Covid cases have jumped up yet again in all four UK nations.
With mass events such as Glastonbury still going ahead and more transmissible variants circulating, fear over high infection rates is rising once again.
According to the Office for National Statistics’ latest estimates, around 1.7 million people had Covid last week. This is a 23% jump from the 1.4 million cases the week before – a particularly surprising stat, considering rates usually decrease in the summer months as people spend more time outdoors.
So just how worried should we be?
What’s behind the current Covid wave?
They are both more infectious than the previous Omicron variant, and their prevalence shows how Covid is still adapting and evolving.
Immunologist at Founding Scientist at Cignpost Diagnostics, Denis Kinane, told HuffPost UK: “The two strains have been shown to overcome immunity developed for other strains of the virus as evidenced by the rising numbers of reinfections.”
Crucially, he pointed out that the transmission of BA.4 and BA.5 was likely aided by socialising during the Platinum Jubilee bank holiday.
Mass events will cause a spike
We knew this – increased socialising in confined spaces without face masks has been known as a root cause of Covid infection rates since the first lockdown began.
“Mass events are highly likely to fuel an increase in the spread of Covid, driven by social mixing, coupled with waning levels of immunity,” Professor Kinane said.
He warned Glastonbury will not be any different.
The UK’s largest festival has around 200,000 attendees, meaning it is likely to trigger “reinfections and first-time infections”.
However, the expert pointed out: “Without free tests, people are less likely to be diagnosed.”
This makes it harder to track infection levels, and understand the spread of the virus around the country.
But there is an important caveat – vaccines
Our World in Data claims 74.5% of the UK population have received at least one dose of the Covid vaccine.
While this does not mean transmission rates will necessarily slow, it should prevent most people from developing severe infections and reduce hospitalisations.
As Professor Kinane added: “The wide uptake of the booster vaccination programme and discussions around the offer of a further jab in the Autumn should put the country in a better place than in the past two years.”
It should be noted that the number of hospital patients in England with Covid has started to increase again recently.
The European Centre for Disease Prevention and Control predicted the current wave back in May.
The experts explained: “Based on the limited data currently available, no significant increase in infection severity compared to the circulating lineages BA.1 and BA.2 is expected.
“However, as in previous waves, if Covid case numbers increase substantially, some level of increased hospital and ICU admissions is likely to follow.”
“We are seeing Covid cases across the UK rising very fast,” Professor Tim Spector, lead scientist on the Zoe Health Study, agreed in his latest video.
“This means around 1 in 27 people out there currently have Covid which is the highest we’ve seen for a very long time and the number goes even higher if you’re living in Scotland, where it’s 1 in 18 people.”

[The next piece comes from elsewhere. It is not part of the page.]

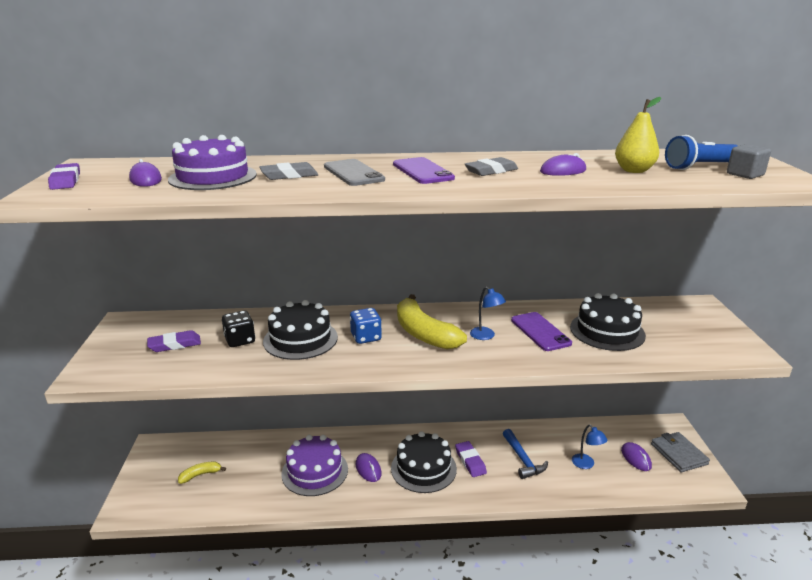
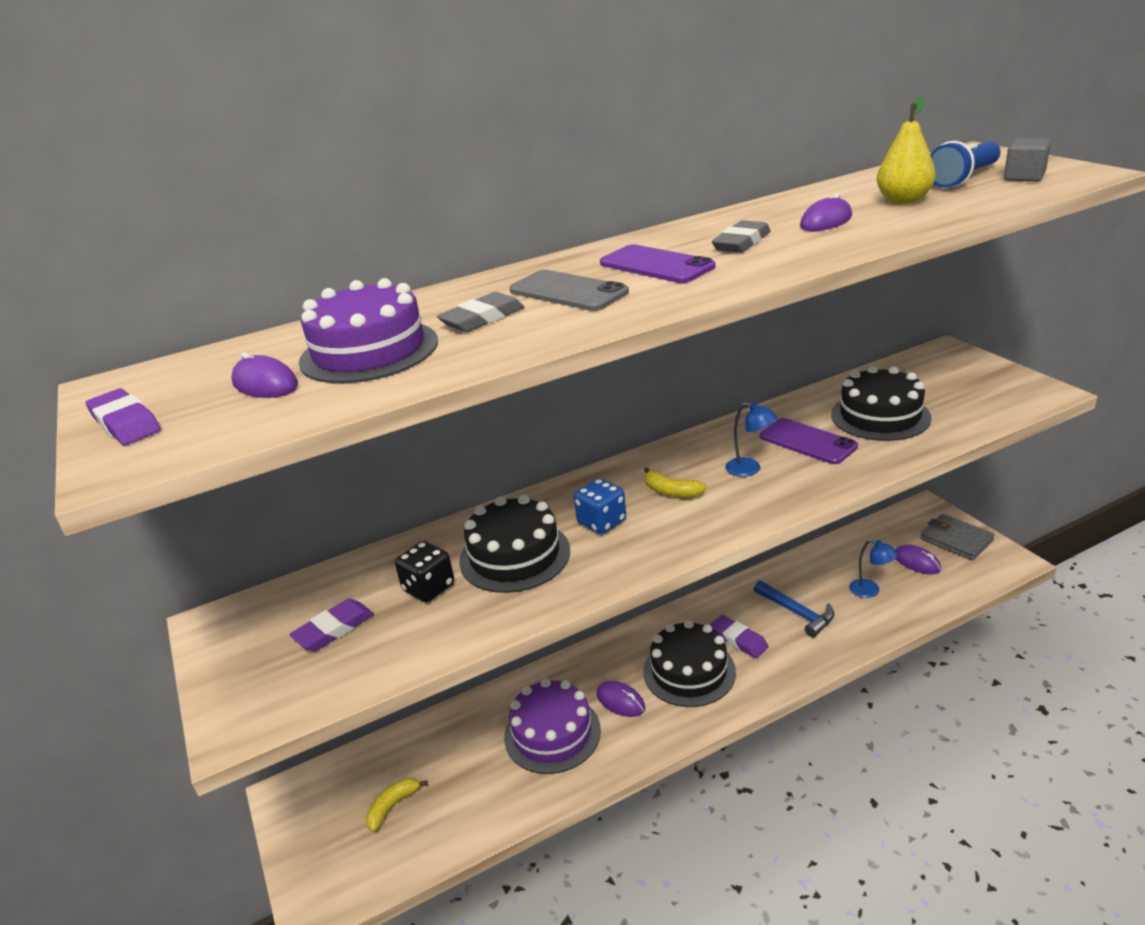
camera: 20 degrees left, 5 degrees up
(424, 333) = (671, 491): yellow banana -> yellow banana, size x0.48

He added: “We are seeing hospitalisation going up for the first time in a long time.” However, he stressed that so far there has been no increase in deaths, which are “still pretty low for this time of year” – and down week on week.
What about the future?
Professor Kinane said it is “inevitable that new strains will emerge” which could be more resistant to current vaccines.
He added: “I am most concerned that with one in 50 of the population currently infected with the virus, an Autumn surge in case numbers, as happened in each of the past two years.”
He urged immuno-compromised people to also take particular care during periods of increased infections and try to reduce their social contact.
But, Britain is more prepared than in the past.
“The UK’s population is also better equipped immunologically to counter Covid and it is crucial that if a further vaccination dose is offered, take-up should be swift and across the board as seen during the booster programme at the end of 2021.”
He also pointed out that the UK needs a “baseline level of surveillance” to track Covid’s behaviour and track new variants, although without free testing and a reduction in border control measures, this is significantly harder.